S3D: A Simple and Cost-Effective Self-Speculative Decoding Scheme for Low-Memory GPUs
Wei Zhong, Manasa Bharadwaj
TL;DR
This paper tackles the memory bottlenecks of speculative decoding (SD) for LLMs on low-memory GPUs by introducing Skippy Simultaneous Speculative Decoding (S3D). S3D combines mid-layer skipping with simultaneous multi-token predictions, using a mask-token MLM-style training objective and a draft model that shares layers with the target model to avoid extra VRAM costs. The authors formalize the speed-memory trade-off with an acceptance-rate model $\alpha(\beta;U)$ and a speed-up factor $IF(\gamma,\beta)$, and identify optimal hyper-parameters (e.g., symmetric middle-layer skipping and $\gamma \approx 4$). Empirical results show S3D attains one of the best memory-speed ratios among open-source SD methods, maintains effectiveness close to the baseline, and, when paired with Phi-3, can decode 1.4–2× faster than quantized EAGLE on GPUs like the A10G, while using less VRAM. This memory-efficient approach enables faster, cost-effective SD on affordable hardware and highlights the practical viability of self-speculative strategies under memory constraints.
Abstract
Speculative decoding (SD) has attracted a significant amount of research attention due to the substantial speedup it can achieve for LLM inference.

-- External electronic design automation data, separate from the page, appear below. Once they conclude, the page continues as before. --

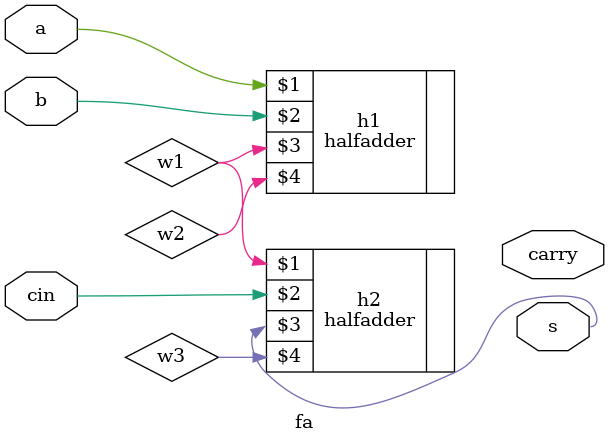
<source format=v>
module fa(a,b,cin,s,carry);
input a,b,cin;
output s,carry;
wire w1,w2,w3;
halfadder h1(a,b,w1,w2);
halfadder h2(w1,cin,s,w3);
or o1(cout,w2,w3);
endmodule


</source>
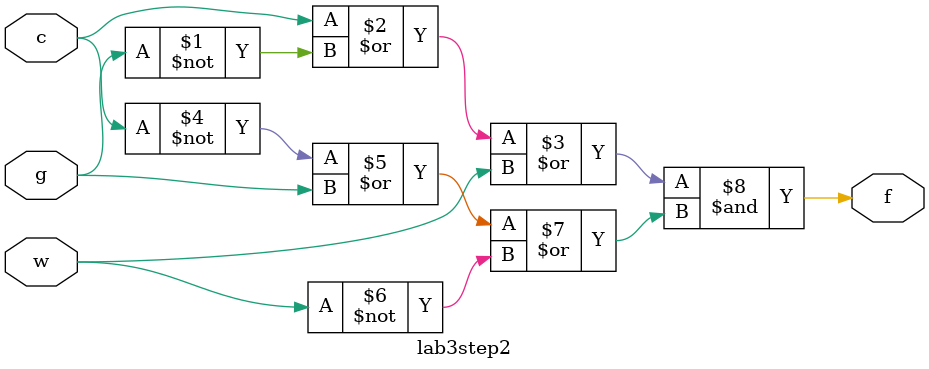
<source format=v>
module lab3step2(c,g,w,f);
	input c,g,w;
	output f;
	
	assign f = (c | ~g | w)&(~c | g | ~w);
	
endmodule
</source>
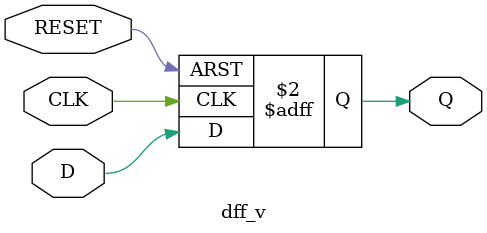
<source format=v>
module dff_v(CLK, RESET, D, Q);
    input CLK, RESET, D;
    output Q;
    reg Q;

always @(posedge CLK or posedge RESET)
begin
    if (RESET)
        Q <= 0;
    else
        Q <= D;
end
endmodule

</source>
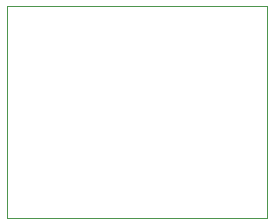
<source format=gm1>
G04 #@! TF.GenerationSoftware,KiCad,Pcbnew,9.0.1-9.0.1-0~ubuntu25.04.1*
G04 #@! TF.CreationDate,2025-05-06T20:57:22+10:00*
G04 #@! TF.ProjectId,MiniUNO,4d696e69-554e-44f2-9e6b-696361645f70,rev?*
G04 #@! TF.SameCoordinates,Original*
G04 #@! TF.FileFunction,Profile,NP*
%FSLAX46Y46*%
G04 Gerber Fmt 4.6, Leading zero omitted, Abs format (unit mm)*
G04 Created by KiCad (PCBNEW 9.0.1-9.0.1-0~ubuntu25.04.1) date 2025-05-06 20:57:22*
%MOMM*%
%LPD*%
G01*
G04 APERTURE LIST*
G04 #@! TA.AperFunction,Profile*
%ADD10C,0.050000*%
G04 #@! TD*
G04 APERTURE END LIST*
D10*
X-9000000Y9000000D02*
X13000000Y9000000D01*
X13000000Y-9000000D01*
X-9000000Y-9000000D01*
X-9000000Y9000000D01*
M02*

</source>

However, despite the high speedups they offer, speculative decoding methods often achieve optimal performance on high-end devices or with a substantial GPU memory overhead. Given limited memory and the necessity of quantization, a high-performing model on a high-end GPU can slow down by up to 7 times. To this end, we propose Skippy Simultaneous Speculative Decoding (or S3D), a cost-effective self-speculative SD method based on simultaneous multi-token decoding and mid-layer skipping. When compared against recent effective open-source SD systems, our method has achieved one of the top performance-memory ratios while requiring minimal architecture changes and training data. Leveraging our memory efficiency, we created a smaller yet more effective SD model based on Phi-3. It is 1.4 to 2 times faster than the quantized EAGLE model and operates in half-precision while using less VRAM.